The Islamic Emirate of Afghanistan called on the United Nations and other human rights bodies, saying that “if they genuinely believe in their stated values, they must prevent the ongoing brutalities by adopting an honest, transparent & just position vis-a-vis crimes against humanity carried out by the zionists against the people of Gaza," the statement read, referring to Jews who seek to regain and retain their biblical homeland.

It also asked Arab and Islamic countries “to respond to the cries of the oppressed Muslims of Gaza, & to fulfill their religious & human responsibility through effective & meaningful positions & steps.”

The Taliban-led administration seized power in 2021, and since then the U.N. and other human rights groups have blamed it for human rights violations.

In September, the U.N. said it documented more than 1,600 cases of human rights violations committed by authorities in Afghanistan during arrests and detentions of people. At the time, it urged the Taliban government to stop torture and protect the rights of detainees. The report by the mission’s Human Rights Service covered 19 months — from January 2022 until the end of July 2023 — with cases documented across 29 of Afghanistan’s 34 provinces.

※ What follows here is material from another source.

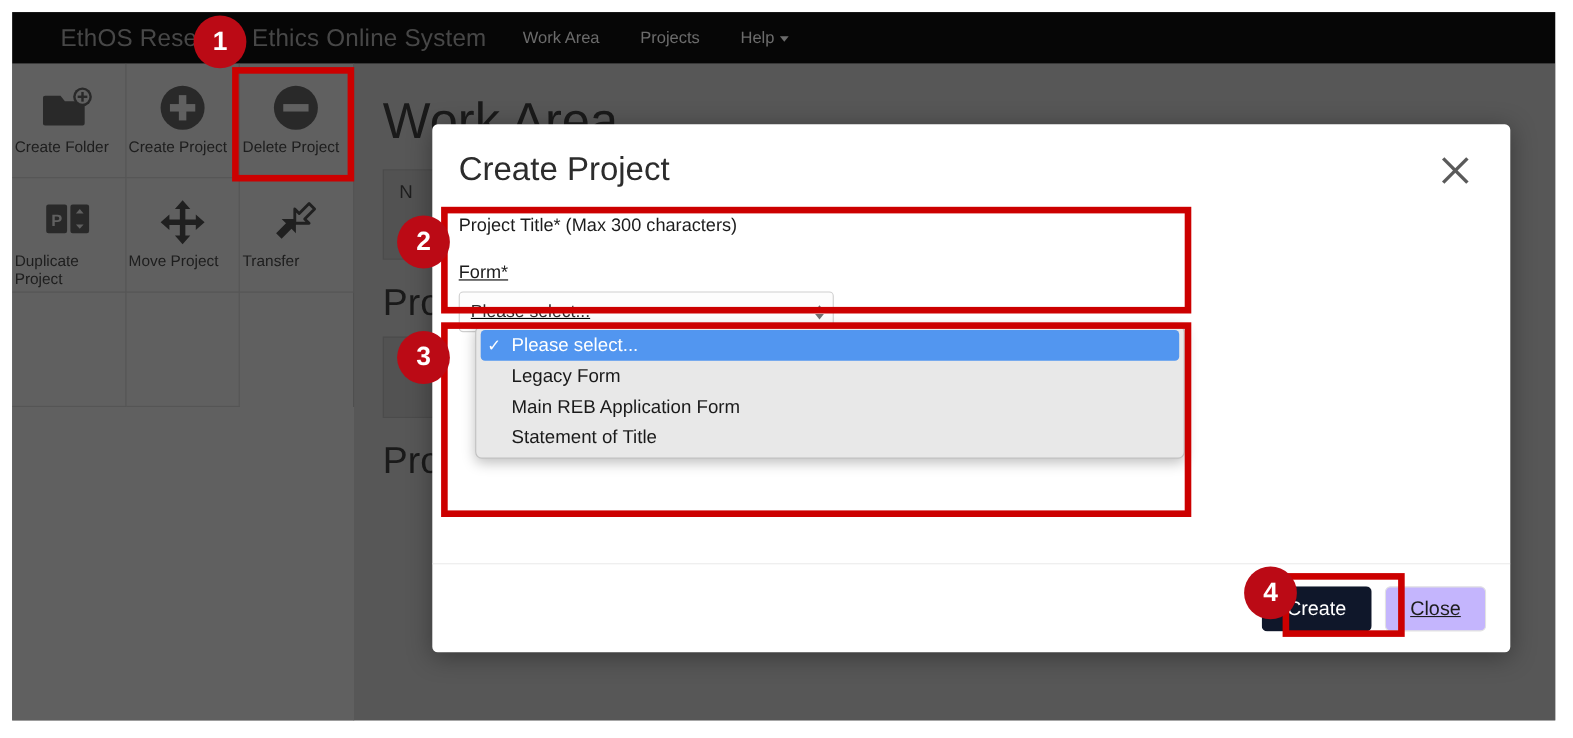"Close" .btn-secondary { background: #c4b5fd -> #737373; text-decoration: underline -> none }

It said 11% of the cases involved women.

SEVERAL ISRAELI AIRSTRIKES HIT NEAR DAMASCUS, SYRIA'S STATE NEWS AGENCY SAYS

DAMASCUS, Syria — Syria’s state news agency says Israel’s military has carried out strikes that hit several posts near the capital, Damascus, causing material damage but no casualties.

SANA quoted an unnamed military official as saying that Syrian air defenses shot down most of the missiles before they reached their targets early Friday.

There has been no confirmation from the Israeli military.

In the weeks since the latest war between Israel and Hamas broke out, Syria reported Israeli airstrikes that hit the international airports in Damascus and the northern city of Aleppo, damaging their runways and putting them out of service.

Israel has carried out hundreds of strikes on targets inside government-controlled parts of Syria in recent years, including attacks on the Damascus and Aleppo airports, but rarely acknowledges or discusses the operations.